Wednesday, April 26, 2023

containers: Alpine Linux DNS issue

Why I Will Never Use Alpine Linux Ever Again | Martin Heinz | Personal Website & Blog

"To understand what makes Alpine a bad choice in some situations, we first need to talk about musl. musl is an implementation of C standard library. It is more lightweight, faster and simpler than glibc used by other Linux distros, such as Ubuntu. Both of these implementations are interchangeable for the most part, that's why in most cases you can switch from e.g., Ubuntu to Alpine and never notice any difference.

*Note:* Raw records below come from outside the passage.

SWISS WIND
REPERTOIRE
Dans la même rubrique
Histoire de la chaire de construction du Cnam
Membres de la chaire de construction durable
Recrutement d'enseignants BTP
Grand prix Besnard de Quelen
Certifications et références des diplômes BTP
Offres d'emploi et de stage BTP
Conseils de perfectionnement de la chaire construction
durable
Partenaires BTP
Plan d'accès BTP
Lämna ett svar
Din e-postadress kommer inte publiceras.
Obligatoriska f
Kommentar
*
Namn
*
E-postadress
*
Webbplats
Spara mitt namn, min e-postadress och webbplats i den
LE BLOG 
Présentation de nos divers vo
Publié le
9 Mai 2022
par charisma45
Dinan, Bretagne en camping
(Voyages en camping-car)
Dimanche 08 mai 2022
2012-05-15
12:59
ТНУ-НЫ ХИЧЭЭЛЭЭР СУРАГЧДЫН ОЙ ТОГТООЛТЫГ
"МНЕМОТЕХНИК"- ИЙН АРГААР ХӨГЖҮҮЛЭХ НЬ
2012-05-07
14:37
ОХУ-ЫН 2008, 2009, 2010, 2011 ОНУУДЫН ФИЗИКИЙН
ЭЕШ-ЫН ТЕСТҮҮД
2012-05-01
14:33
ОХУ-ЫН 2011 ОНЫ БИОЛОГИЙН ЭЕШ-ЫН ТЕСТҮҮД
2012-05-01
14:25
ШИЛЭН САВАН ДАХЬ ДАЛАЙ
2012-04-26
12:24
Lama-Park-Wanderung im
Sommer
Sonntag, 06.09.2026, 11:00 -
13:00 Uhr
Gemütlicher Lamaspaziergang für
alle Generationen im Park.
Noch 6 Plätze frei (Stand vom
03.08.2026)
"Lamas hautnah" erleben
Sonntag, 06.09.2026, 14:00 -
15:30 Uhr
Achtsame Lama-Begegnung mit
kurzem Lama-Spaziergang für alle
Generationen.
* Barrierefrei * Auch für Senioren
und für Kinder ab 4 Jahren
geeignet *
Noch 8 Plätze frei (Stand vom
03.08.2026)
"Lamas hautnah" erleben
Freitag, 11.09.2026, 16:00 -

However, the little differences can cause all the grief. Some of it stems from how musl (and therefore also Alpine) handles DNS (it's always DNS), more specifically, musl (by design) doesn't support DNS-over-TCP. Usually, you would not notice this difference, because most of the time a single UDP packet (512 bytes) is enough to resolve hostnames... until it isn't enough and your application (running on Kubernetes) that previously worked completely fine for months suddenly starts throwing "Unknown Host" exceptions for one particular (very critical) hostname. The worst part is that this can manifest randomly, anytime when some external network change causes the resolution of some particular domain to require more than the 512 bytes available in single UDP packet.

By using Alpine, you're getting "free" chaos engineering for you cluster."


workaround: use short names for services in K8s.